Despite earning top praise from Time magazine on its list of the best college presidents in 2009, Gee has been a lightning rod for stories about other topics than academic prowess and success.
In addition to his comments about Notre Dame, the SEC and the pitfalls of what the Irish in the Big Ten would mean for the conference, Gee has been on the wrong side of the microphone about his state's governor and comparing the coordination of Ohio State's division to the Polish Army (via ESPN).
He also took to defense of his football team's non-conference schedule in 2010, taking issue with the resumes that non-BCS schools (at the time) TCU and Boise State had going into bowl season (via this ESPN report).

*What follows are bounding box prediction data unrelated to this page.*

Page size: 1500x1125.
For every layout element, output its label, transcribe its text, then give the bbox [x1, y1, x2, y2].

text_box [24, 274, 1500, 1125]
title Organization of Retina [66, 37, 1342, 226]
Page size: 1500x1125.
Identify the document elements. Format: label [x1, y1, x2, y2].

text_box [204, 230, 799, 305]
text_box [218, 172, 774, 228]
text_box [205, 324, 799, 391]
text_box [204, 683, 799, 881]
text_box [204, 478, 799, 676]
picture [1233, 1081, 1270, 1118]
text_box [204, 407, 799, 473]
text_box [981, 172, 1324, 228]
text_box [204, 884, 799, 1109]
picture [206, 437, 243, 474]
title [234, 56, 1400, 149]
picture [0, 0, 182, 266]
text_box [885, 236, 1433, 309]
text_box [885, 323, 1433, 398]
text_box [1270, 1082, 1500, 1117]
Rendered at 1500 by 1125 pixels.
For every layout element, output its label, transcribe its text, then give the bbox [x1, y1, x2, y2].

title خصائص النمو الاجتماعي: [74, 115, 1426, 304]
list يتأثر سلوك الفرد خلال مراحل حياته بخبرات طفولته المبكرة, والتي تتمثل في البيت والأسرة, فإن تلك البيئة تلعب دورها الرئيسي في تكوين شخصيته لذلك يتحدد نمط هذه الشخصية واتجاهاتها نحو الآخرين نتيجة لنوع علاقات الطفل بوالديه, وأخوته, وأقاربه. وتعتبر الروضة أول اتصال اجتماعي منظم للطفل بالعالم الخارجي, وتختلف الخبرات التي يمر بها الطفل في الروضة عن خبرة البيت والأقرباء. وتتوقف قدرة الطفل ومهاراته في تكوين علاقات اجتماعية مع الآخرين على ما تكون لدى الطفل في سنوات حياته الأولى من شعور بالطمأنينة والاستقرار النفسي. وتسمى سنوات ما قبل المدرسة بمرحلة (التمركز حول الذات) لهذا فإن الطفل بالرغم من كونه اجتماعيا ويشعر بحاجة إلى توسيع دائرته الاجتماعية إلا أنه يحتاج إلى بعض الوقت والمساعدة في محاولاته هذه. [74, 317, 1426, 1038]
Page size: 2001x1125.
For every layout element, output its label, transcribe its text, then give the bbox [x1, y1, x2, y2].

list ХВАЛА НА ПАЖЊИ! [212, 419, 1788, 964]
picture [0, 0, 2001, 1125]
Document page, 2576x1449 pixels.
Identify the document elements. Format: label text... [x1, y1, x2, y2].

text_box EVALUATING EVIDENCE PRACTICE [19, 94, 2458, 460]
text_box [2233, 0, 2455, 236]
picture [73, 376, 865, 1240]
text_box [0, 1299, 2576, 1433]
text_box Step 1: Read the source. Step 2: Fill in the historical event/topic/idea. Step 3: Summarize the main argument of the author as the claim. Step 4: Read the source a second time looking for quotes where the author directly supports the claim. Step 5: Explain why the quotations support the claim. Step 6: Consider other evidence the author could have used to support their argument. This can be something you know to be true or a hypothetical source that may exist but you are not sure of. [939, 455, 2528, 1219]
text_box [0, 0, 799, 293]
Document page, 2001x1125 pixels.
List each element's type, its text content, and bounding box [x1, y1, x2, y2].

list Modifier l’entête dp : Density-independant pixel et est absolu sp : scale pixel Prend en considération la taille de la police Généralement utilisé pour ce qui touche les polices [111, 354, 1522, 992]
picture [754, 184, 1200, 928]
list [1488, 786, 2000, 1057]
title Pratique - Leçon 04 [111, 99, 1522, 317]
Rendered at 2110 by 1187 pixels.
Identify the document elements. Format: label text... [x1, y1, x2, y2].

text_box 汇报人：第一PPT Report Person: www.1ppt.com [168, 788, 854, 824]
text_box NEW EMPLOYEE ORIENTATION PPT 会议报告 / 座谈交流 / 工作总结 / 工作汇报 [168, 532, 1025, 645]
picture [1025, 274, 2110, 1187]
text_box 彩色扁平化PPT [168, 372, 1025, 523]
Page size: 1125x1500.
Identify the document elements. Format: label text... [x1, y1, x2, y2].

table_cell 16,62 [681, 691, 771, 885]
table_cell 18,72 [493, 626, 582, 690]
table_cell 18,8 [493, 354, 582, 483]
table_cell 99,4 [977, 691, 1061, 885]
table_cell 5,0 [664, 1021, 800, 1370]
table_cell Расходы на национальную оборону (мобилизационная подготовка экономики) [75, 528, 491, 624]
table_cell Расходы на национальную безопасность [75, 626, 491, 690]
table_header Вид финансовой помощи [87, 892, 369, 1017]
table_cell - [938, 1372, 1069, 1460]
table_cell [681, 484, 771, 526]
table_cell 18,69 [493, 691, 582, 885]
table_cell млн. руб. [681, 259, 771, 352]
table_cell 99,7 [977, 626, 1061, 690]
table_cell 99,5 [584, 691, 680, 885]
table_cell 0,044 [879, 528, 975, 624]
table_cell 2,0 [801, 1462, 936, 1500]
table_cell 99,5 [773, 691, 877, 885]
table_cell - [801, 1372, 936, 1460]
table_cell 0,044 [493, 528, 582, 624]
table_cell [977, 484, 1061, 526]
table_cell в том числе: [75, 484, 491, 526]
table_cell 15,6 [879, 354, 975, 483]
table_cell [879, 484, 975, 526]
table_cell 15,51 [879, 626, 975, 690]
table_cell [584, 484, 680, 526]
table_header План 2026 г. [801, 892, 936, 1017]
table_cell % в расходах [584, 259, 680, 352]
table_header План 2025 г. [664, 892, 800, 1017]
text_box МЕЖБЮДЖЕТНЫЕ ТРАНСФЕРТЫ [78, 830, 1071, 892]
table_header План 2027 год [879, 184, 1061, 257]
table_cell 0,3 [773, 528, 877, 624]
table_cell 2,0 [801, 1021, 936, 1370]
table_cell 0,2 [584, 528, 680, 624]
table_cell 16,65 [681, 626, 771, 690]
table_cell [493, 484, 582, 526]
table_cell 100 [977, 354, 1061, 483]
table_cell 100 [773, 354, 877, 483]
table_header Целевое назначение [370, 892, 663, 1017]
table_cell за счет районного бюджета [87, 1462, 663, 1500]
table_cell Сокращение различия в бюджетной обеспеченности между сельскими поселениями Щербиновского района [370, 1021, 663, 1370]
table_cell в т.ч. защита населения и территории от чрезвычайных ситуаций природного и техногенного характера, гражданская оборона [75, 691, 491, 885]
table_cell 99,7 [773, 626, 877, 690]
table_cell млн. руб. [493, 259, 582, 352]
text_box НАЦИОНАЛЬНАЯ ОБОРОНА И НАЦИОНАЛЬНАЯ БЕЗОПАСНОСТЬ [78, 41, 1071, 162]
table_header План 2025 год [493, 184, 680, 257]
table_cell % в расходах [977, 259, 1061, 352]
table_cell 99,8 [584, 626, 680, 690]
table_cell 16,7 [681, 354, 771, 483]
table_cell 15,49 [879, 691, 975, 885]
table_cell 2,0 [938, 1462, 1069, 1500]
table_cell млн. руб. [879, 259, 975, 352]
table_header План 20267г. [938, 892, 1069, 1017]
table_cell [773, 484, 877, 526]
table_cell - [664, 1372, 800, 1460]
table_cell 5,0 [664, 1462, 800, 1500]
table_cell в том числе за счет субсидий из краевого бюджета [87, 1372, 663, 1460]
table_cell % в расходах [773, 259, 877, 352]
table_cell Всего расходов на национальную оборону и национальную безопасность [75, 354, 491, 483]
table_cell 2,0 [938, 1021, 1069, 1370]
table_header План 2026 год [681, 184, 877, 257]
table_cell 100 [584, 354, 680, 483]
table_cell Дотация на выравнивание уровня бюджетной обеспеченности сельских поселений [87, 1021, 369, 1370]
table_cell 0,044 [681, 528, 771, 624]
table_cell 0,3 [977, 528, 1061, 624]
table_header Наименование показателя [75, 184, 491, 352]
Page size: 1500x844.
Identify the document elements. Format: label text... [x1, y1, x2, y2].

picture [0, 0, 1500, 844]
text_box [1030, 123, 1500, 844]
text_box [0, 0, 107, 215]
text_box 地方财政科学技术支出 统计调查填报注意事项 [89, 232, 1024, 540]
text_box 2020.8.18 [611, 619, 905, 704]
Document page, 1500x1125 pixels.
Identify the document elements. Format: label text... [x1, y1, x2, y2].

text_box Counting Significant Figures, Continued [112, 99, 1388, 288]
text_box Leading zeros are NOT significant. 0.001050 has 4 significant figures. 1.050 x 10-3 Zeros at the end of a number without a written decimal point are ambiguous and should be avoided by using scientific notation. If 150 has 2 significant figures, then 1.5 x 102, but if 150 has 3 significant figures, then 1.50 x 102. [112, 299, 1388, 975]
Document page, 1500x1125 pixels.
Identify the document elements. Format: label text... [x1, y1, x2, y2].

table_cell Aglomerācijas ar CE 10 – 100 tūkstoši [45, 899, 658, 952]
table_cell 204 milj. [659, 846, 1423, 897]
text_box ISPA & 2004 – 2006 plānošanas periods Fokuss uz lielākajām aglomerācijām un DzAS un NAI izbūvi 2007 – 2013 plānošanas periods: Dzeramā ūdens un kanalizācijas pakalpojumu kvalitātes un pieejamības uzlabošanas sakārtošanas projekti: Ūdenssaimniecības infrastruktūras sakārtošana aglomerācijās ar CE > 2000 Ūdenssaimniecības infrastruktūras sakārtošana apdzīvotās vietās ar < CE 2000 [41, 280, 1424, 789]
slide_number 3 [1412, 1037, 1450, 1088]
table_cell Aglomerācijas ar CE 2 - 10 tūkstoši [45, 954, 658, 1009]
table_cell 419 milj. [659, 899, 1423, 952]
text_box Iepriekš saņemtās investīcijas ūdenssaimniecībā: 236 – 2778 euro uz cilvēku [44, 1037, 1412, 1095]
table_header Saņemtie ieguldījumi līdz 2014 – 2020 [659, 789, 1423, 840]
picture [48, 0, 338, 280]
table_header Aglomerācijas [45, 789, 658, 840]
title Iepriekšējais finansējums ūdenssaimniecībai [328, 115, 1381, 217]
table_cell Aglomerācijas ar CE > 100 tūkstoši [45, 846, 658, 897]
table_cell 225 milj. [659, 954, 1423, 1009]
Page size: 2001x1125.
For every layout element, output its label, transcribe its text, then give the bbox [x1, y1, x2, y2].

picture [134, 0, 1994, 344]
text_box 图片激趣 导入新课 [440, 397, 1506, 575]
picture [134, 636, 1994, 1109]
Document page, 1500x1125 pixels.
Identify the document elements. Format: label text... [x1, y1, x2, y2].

Gee noted that Ohio State's schedule was challenging and used the now-infamous phrase, "We do not play the Little Sisters of the Poor."
There's been no shortage of jokes about Gee's quick-to-offend humor over the years, and Tuesday's announcement drew the attention of this satirical post from ESPN's Rick Reilly about that specific subject:
Ohio State prez Gordon Gee announces he'll retire July 1 ... Will take over as chancellor at Little Sister of the Poor.— Rick Reilly (@ReillyRick) June 4, 2013
Sports Illustrated's Richard Deitsch also weighed in, with a slight cut at another school in the middle of a scandal with respect to different high-profile positions:
With Ohio State president Gordon Gee announcing plans to retire, I look forward to Rutgers hiring him as its new AD.— Richard Deitsch (@richarddeitsch) June 4, 2013
Ohio State's monetary pledge to his services has also drawn fire in past years, including two 2012 reports from Laura A. Bischoff of the Dayton Daily News that Gee's travel expenses from 2007 totaled more than $800,000 and the shocking discovery that Ohio State has spent more on his bow ties and related items—$64,000 at the time—than a standard teacher salary in the United States.
Gee has also slammed the media over the course of his tenure, calling Sports Illustrated and Sporting News examples of "bad journalism" in an interview with Pat Brennan of The Lantern.
Always apologetic following his off-the-wall statements, Gee's favor with university officials steadily ran out over the course of his tenure with the Buckeyes. His latest gaffe proved to be his undoing and will likely be the long-lasting memory associated with his time at Ohio State.
Gee was the 11th and 14th President at Ohio State University. The 69-year-old Gee has also been president at Brown University, the University of Colorado, West Virginia University and Vanderbilt University during his career as an educator.